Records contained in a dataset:
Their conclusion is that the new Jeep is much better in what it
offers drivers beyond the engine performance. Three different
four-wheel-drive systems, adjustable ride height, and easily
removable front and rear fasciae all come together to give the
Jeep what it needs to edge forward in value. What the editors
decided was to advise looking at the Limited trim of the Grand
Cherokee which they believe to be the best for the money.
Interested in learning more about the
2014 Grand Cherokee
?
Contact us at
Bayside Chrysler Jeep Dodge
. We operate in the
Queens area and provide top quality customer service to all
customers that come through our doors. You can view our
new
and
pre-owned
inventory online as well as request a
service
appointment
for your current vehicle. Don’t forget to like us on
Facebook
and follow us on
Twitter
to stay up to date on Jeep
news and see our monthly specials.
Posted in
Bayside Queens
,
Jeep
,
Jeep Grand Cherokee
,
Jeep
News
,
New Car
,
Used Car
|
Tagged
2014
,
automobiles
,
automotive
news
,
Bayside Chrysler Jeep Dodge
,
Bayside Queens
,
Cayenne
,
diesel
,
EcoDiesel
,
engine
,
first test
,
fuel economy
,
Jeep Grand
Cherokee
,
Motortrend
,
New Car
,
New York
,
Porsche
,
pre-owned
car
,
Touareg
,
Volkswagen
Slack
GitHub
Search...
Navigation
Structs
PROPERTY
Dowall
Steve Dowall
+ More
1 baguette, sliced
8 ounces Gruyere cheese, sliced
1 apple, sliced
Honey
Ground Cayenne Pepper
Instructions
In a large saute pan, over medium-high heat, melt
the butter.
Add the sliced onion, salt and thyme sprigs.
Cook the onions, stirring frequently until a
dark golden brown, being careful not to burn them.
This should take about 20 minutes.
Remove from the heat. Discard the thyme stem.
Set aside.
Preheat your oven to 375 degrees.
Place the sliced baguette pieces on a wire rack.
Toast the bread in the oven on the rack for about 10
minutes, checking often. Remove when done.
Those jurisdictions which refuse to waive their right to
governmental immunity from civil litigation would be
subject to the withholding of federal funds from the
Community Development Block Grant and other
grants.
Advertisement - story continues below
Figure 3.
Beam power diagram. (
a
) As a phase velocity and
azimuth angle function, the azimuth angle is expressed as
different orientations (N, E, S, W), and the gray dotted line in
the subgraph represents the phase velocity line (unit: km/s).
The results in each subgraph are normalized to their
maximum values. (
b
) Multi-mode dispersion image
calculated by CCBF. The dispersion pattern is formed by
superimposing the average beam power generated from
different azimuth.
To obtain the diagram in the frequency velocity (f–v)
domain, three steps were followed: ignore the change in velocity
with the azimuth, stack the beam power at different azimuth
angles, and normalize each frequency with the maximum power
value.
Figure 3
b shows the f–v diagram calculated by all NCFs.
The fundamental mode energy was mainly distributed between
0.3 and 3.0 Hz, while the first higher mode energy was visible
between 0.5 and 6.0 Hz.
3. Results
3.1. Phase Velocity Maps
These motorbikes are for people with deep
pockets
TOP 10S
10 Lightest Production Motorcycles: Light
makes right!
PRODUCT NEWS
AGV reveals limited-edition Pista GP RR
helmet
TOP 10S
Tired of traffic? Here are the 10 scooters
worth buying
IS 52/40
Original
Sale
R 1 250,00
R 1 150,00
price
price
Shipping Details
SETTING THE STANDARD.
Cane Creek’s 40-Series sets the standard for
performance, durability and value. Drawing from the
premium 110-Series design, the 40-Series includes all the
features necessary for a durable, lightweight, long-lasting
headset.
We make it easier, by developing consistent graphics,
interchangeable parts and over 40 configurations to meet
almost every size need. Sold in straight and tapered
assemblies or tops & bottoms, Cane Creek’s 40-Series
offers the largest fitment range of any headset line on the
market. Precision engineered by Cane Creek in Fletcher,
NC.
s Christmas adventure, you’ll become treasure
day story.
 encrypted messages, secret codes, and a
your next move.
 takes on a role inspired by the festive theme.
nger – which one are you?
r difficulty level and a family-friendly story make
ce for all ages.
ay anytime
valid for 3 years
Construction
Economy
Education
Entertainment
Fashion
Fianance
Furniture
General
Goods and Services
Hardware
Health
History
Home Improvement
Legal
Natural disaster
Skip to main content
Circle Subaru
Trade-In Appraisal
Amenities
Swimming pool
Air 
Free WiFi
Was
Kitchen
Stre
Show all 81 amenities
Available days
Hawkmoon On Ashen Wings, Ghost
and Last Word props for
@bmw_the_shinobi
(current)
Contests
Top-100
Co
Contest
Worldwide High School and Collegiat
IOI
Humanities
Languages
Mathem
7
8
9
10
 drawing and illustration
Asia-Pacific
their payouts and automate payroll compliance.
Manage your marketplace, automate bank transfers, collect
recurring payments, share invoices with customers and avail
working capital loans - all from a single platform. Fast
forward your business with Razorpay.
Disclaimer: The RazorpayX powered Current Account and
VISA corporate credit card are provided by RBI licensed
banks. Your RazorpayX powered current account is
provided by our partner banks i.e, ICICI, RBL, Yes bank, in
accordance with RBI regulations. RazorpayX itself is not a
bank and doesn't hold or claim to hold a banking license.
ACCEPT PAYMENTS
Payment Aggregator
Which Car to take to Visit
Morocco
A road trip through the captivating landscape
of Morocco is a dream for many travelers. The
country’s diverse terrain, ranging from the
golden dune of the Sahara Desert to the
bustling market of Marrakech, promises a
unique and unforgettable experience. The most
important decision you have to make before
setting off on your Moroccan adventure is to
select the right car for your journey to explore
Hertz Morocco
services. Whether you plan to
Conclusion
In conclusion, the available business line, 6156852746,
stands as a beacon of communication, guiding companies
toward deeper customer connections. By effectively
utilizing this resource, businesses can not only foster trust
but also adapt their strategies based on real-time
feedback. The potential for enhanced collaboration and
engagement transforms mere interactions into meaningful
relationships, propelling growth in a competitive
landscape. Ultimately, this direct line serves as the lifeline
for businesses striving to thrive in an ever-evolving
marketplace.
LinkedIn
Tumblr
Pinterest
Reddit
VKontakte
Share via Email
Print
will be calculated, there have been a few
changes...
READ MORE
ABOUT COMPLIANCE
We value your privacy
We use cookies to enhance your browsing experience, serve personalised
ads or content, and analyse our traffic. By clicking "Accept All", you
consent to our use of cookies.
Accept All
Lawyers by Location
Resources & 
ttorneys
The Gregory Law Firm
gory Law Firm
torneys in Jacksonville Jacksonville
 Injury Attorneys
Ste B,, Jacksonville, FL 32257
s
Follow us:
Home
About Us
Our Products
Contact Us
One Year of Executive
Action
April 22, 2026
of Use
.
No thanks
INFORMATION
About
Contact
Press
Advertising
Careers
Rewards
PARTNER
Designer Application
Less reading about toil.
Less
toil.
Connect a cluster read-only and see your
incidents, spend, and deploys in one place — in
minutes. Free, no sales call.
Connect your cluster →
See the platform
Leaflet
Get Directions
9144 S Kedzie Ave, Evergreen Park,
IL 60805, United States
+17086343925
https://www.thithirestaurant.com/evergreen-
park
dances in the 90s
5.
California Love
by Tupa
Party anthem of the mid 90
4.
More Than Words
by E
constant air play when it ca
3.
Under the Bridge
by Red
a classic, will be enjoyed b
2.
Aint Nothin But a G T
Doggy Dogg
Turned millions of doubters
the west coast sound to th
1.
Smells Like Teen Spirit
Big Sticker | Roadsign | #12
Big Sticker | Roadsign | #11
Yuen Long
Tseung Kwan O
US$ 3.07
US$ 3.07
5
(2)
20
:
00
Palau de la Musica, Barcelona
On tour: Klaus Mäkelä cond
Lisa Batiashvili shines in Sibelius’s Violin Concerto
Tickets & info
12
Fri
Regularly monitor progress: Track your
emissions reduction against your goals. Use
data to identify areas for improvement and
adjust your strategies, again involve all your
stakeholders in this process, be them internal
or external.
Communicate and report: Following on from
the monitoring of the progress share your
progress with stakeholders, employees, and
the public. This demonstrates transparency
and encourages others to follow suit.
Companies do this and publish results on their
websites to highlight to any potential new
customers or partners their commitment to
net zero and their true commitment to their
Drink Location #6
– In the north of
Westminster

• Work request: Give the count, and only the count, of lines in these records that hold the string "sliced".

• Solution to the exercise: 5